Già Leone d’Argento nel 2021, la coreografa irlandese Oona Doherty torna a Venezia a presentare in prima nazionale la sua ultima creazione Navy Blue in programma per la 17. Biennale Danza.
Abbiamo avuto il piacere di intervistarla due anni fa, in occasione di Biennale Danza 2021, quando le è stato conferito il Leone d’Argento e ha presentato in prima nazionale il suo Hard to Be Soft – A Belfast Prayer, primo lavoro importante del 2017, che l’ha catapultata al successo internazionale, in cui ha saputo ha catturare l’energia e le atmosfere della sua città natale con originalità, affetto e vitalità. «Danzare è una sorta di preghiera per me, che coinvolge anima e corpo. E quando sono sul palcoscenico mi sento in preda ad un’energia che non so dire esattamente da dove provenga – ci aveva rivelato Oona Doherty durante l’intervista –, forse dall’atto stesso del pubblico che guarda una persona che danza. È come se il teatro fosse una parte infinitesimale del rituale liturgico. Quando ballo è come se venissero fuori tutti i miei fantasmi in una sorta di processo catartico; forse però non sono solo i miei fantasmi, ma anche quelli del mio lignaggio, dei miei antenati. Anche se non sono un sacerdote e tantomeno uno sciamano, talvolta la danza mi fa sentire come se fossi portatrice di un messaggio proveniente da un mondo ignoto».
Per Altered States la coreografa nord-irlandese è stata invitata con Navy Blue, creazione più ampia e inquietante, commissionatale dalla stessa Biennale e coprodotta con Kampnagel International Summer Festival, Sadler’s Wells, Théâtre National de Chaillot, Maison de la Danse di Lione, Belfast International Arts Festival, The Shed and Big Pulse Dance Alliance, che raccoglie Dance Umbrella, Dublin Dance Festival, Torinodanza Festival, Julidans. Una rete di altissimo profilo a riprova del grande interesse internazionale riscosso dal nuovo lavoro di Doherty.
Ambientato in una fabbrica, luogo opprimente che evoca la catena di montaggio, dove 12 danzatori in tuta da lavoro si muovono all’unisono, Navy Blue è un’ode frastagliata alla crudeltà e all’inutilità della vita. Una storia viscerale sulla nostra insignificanza di fronte all’enormità dell’universo: «noi piccoli punti in piedi sul nostro punto blu, che lottano tra loro per essere momentanei protagonisti di una frazione di un fottuto punto» dice la voce di Doherty fuori campo.

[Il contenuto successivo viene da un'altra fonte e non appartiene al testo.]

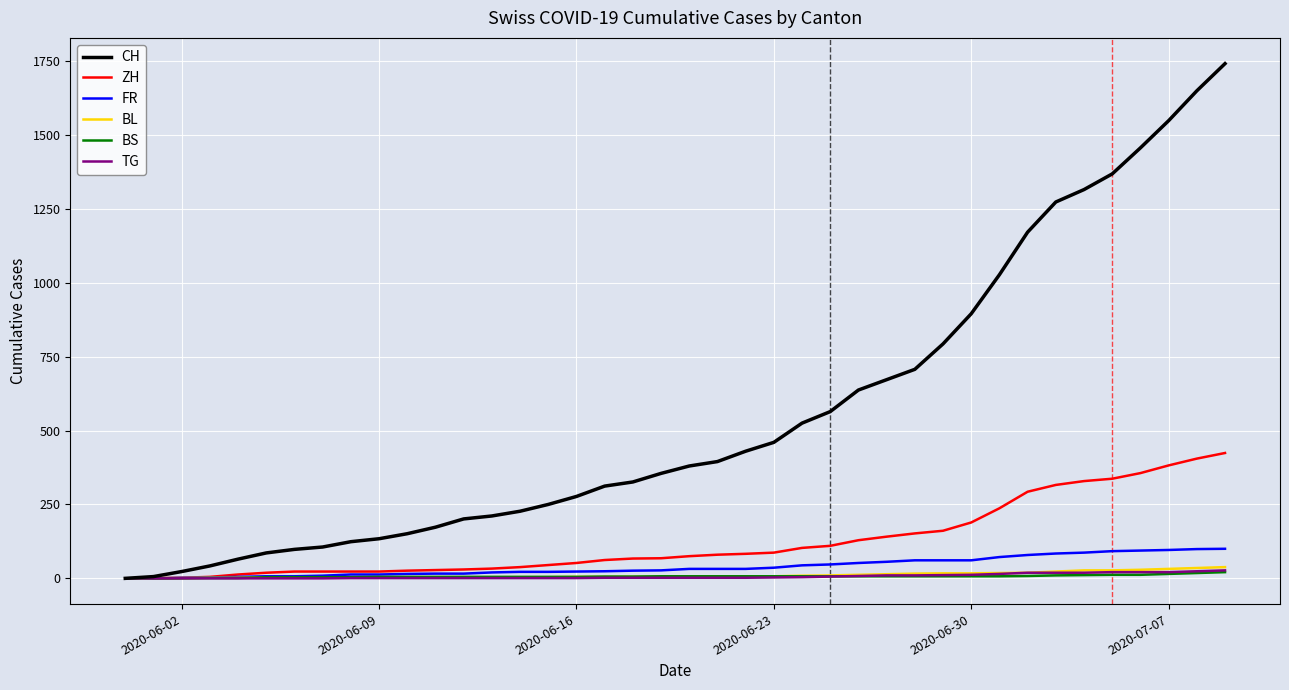

Which series has the largest total across all categories?

CH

I danzatori, prima disposti in un’unica linea e poi nello spazio, eseguono i passi sulle struggenti note del Concerto per pianoforte e orchestra n. 2 in do minore di Rachmaninov, lasciando immaginare un adagio neoclassico ma, dopo poco, colpi di pistola alla Squid Game punteggiano il lussureggiante romanticismo del brano. Ora il sottofondo è la voice over della coreografa che, continuando l’analisi sulle disuguaglianze sociali, sui ruoli di classe e di genere, recita un testo scritto a quattro mani con l’autore, attore e regista Bush Moukarzel, ispirandosi al Pale Blue Dot dell’astronomo Carl Sagan.
«Niente verrà a salvarci da noi stessi, quindi sì, ne prendo un doppio», dice Doherty mentre la colonna sonora del dj e producer londinese Jamie xx, con sintetizzatori gonfi, percussioni melodiose e infine terrore puro, accompagna il crescendo drammatico della coreografia fino all’estrema danza del panico dello spettacolare assolo di Amancio Gonzalez.

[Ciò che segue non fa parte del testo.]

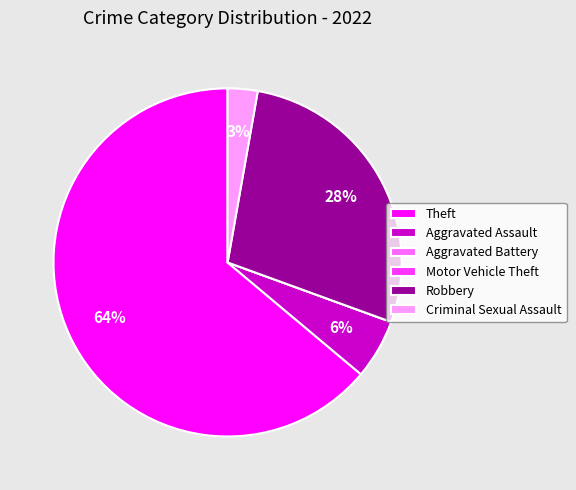

To the nearest percent, what portion does Aggravated Assault represent?

6%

«Ci inarchiamo nel nero galattico dello spazio profondo. Disseminato di stelle cadenti, con corpi che squarciano il cielo notturno di un profondo blu acrilico. Questo è un inchino alla danza – scrive Doherty in una nota –, questa è una domanda su cosa fare dopo». E conclude lo spettacolo dicendo: «Uscirò da questo teatro, e voi uscirete da questo teatro, e faremo cose insignificanti ma quelle cose, grazie a Dio, conteranno».